Калека ещё раз заглянул в лежащую перед ним кепку — и поймал себя на мысли, что за кордон его уже как-то не тянет. Здесь-то всё-таки какая-никакая, а Родина…
***
Середина и конец мая для маломерного флота время сложное. Впрочем, другого флота на Чумахлинке и не водится… Мало того, что разлив, а тут ещё чехарда с календарями! То в одну сторону поверхность наклонена, то в другую. Сколько из-за этого моторок каждой весной опрокидывается — лучше не считать.
В Баклужино воду уже неделю, как подобрало, а в Лыцке она только-только ещё собирается пойти на убыль — застоялась в низинах и оврагах, подёрнулась плёнкой, как глаз курицы…
Паспорт у Якоря был баклужинский, поэтому в светлое время суток он в территориальные лыцкие воды старался без нужды не соваться. В тот самый час, когда над левобережьем начинает розоветь и золотиться закат, а правобережью ещё хоть бы хны, за кормой плеснуло не по-рыбьи, затем на борт легла пятерня с перепонками — и показалась лягушачья морда размером чуть меньше человеческой. Глаза — как волдыри.
— Ну и чего? — лениво спросил Якорь.
— Да за тобой послали… — простуженно, с хрипотцой отвечал речной житель.
— А чего надо? — всё так же равнодушно осведомился старый флибустьер речных затонов.
— В Лыцк кое-кого переправить…
— Обождут… — обронил Якорь. — Стемнеет — тогда…
— Не! Не обождут… — сказал водяной. — Велено: прямо сейчас…
Якорь потянулся.
— Слышь, Хлюпало… — поинтересовался он через зевок. — А хочешь, гребень на дембель подарю? Бороду расчёсывать…
В следующий миг лодка резко накренилась, и контрабандист едва не вошёл торчмя головой в пологий скат реки.
— Ты чего?! — заорал он. — Шуток не понимаешь?..
Лягушачий рот распялился ширше прежнего.
— Не-а!.. — хрипловато и глумливо отозвался Хлюпало. — И те, что тебя ждут, — тоже…
— А кто ждёт?.. — малость ошалев, спросил Якорь.
— «Херувимы» ждут… Погранцы ждут… Президент…
— Какой ещё, в жерлицу, Президент?..
— Какой-какой… Портнягин!
— Да поплыл ты… куда подальше!.. — пробормотал Якорь, но мотор всё-таки запустил…
Чёрт его знает, Президент — не Президент, но народ на берегу скрытого от посторонних глаз затончика собрался и впрямь крутой.

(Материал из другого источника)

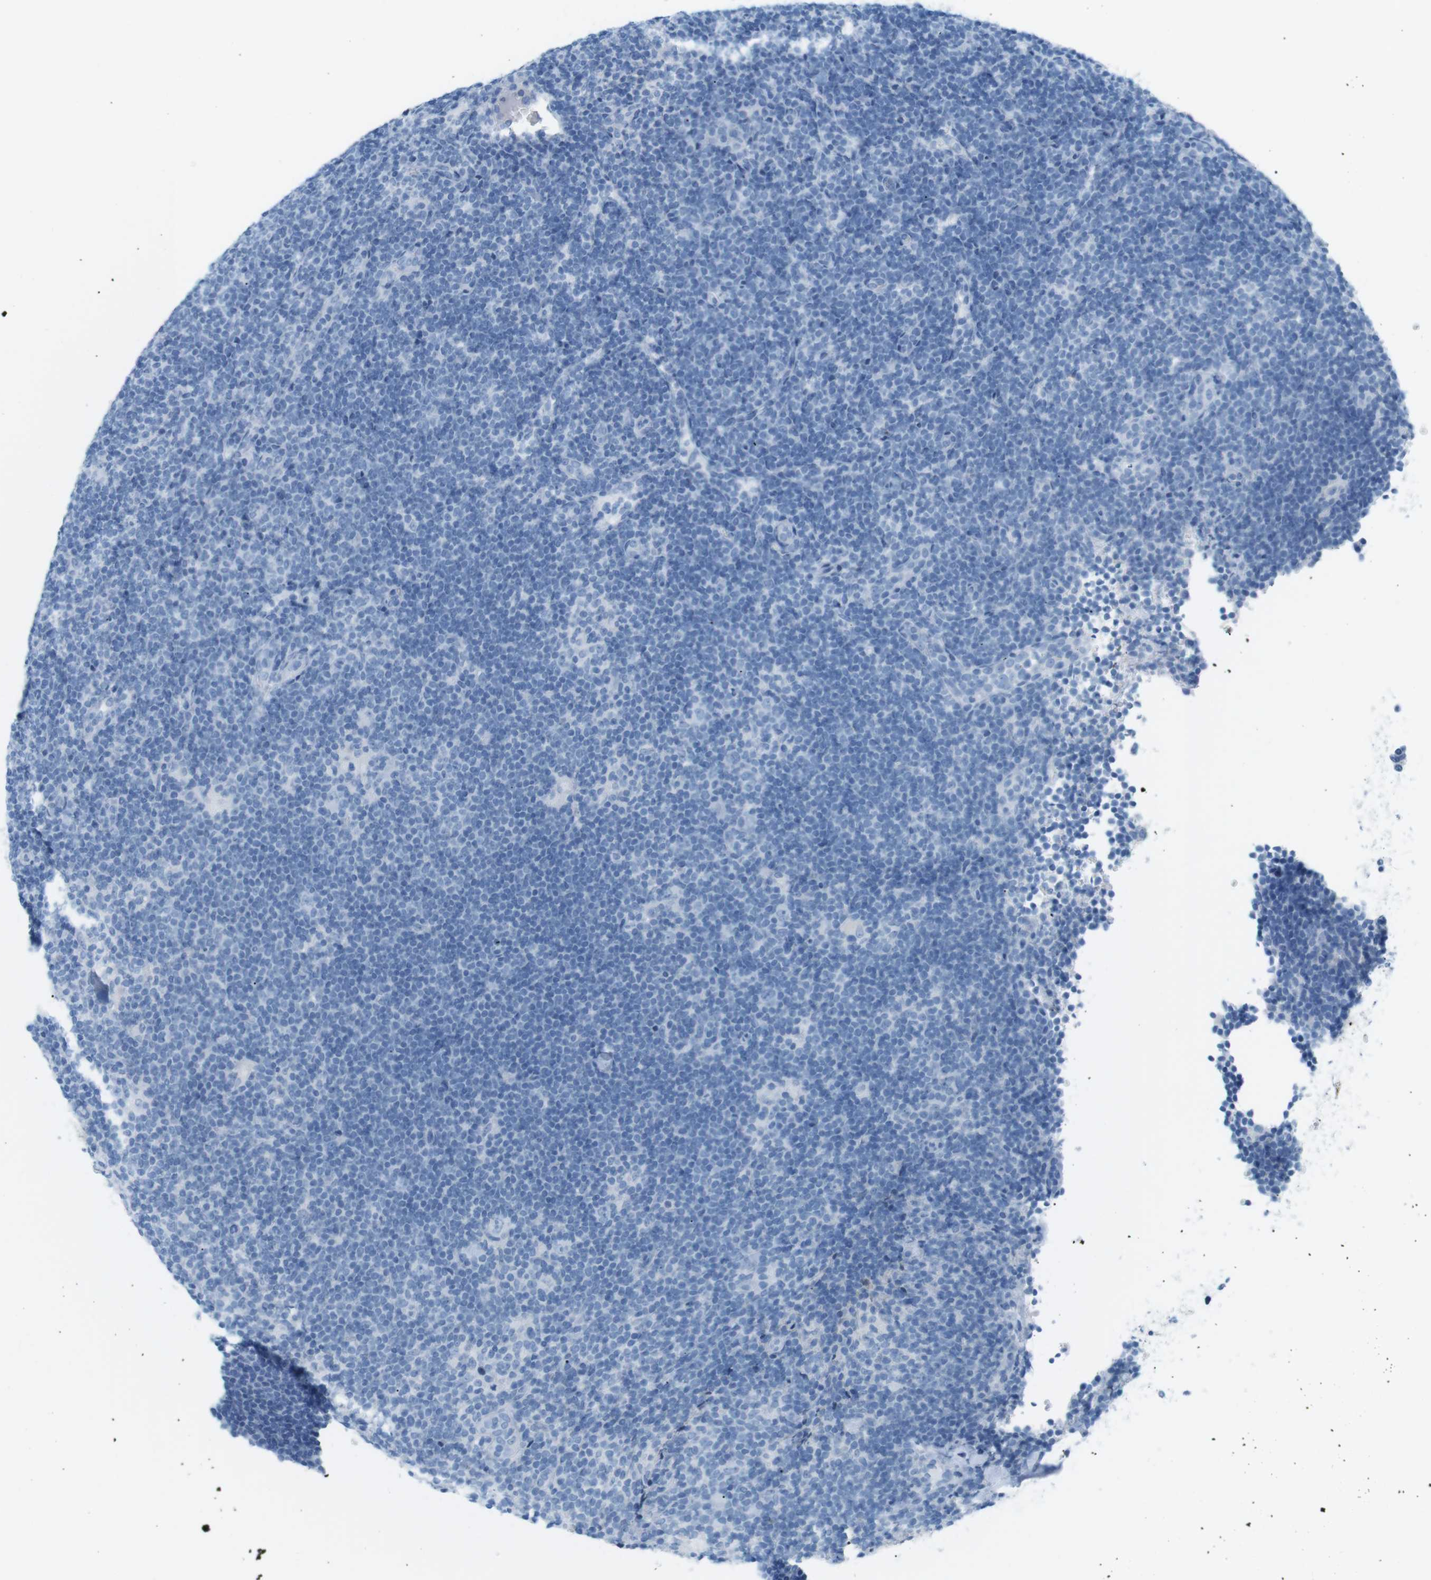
{"staining": {"intensity": "negative", "quantity": "none", "location": "none"}, "tissue": "lymphoma", "cell_type": "Tumor cells", "image_type": "cancer", "snomed": [{"axis": "morphology", "description": "Hodgkin's disease, NOS"}, {"axis": "topography", "description": "Lymph node"}], "caption": "This is an IHC micrograph of human lymphoma. There is no staining in tumor cells.", "gene": "AZGP1", "patient": {"sex": "female", "age": 57}}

Заплатили столько, что Якорь поначалу глазам не поверил. Правда, предупредили: лучше сам утони, а клиента — доставь. Сказали, где высадить, сказали — встретят… А когда Якорь заикнулся, что хорошо бы до сумерек подождать — успокоили: мол, никто ничего не увидит и не услышит. Стало быть, колдуны.
Клиент оказался грузным, лысым и бородатым. Одет в рясу. Не иначе — шпион.
— Слышь, — сказал ему Якорь, присмотревшись. — А ведь я тебя уже однажды в Лыцк переправлял… Понравилось, что ли?..
***
Правый берег был ещё позолочен закатом, а по левому уже воровато крались сумерки лиловых денатуратных тонов, когда баклужинцы внезапно и без каких-либо видимых причин подняли заставу в ружьё. С недоумением и тревогой наблюдали пограничники Лыцка за странными действиями противника. Такое впечатление, что их баклужинские коллеги с минуты на минуту ожидали нападения со стороны Чумахлы — из глубины своей же собственной территории.
Дальше началась и вовсе какая-то загадочная чертовщина. На шоссе загремели взрывы. Вне всякого сомнения, кто-то с боем прорывался к мосту. Неистово полосовали прожектора, слышались надсадные команды. Затем суматоха перекинулась на левый берег. Неизвестно откуда взявшиеся толпы молодых и не слишком молодых граждан Лыцка хлынули на шоссе, заполнили терминал, проникли к шлагбауму. От них-то и стало известно, что комсобогомолка Ника в одиночку средь бела дня грабанула краеведческий музей в Баклужино, похитила чудотворный образ Лыцкой Божьей Матери и теперь направляется, осенённая благодатью, прямиком к блок-посту.
Начальник лыцкой заставы попробовал связаться со штабом, но пока связывался, на шоссе в скрещении прожекторных лучей показалась одинокая стройная фигурка в чёрной прекрасно сидящей рясе. Видно было, как не в силах противиться чудотворной силе иконы пятятся и, роняя оружие, повзводно простираются ничком поганые пособники колдунов. Шлагбаумы поднялись сами собой…
Единственный человек на баклужинской стороне, не павший ниц и не пустившийся наутёк, сидел на обочине, выставив перед собой босую ступню, и оцепенело смотрел, как шествует мимо большеглазое существо в чёрной рясе и с иконой в руках.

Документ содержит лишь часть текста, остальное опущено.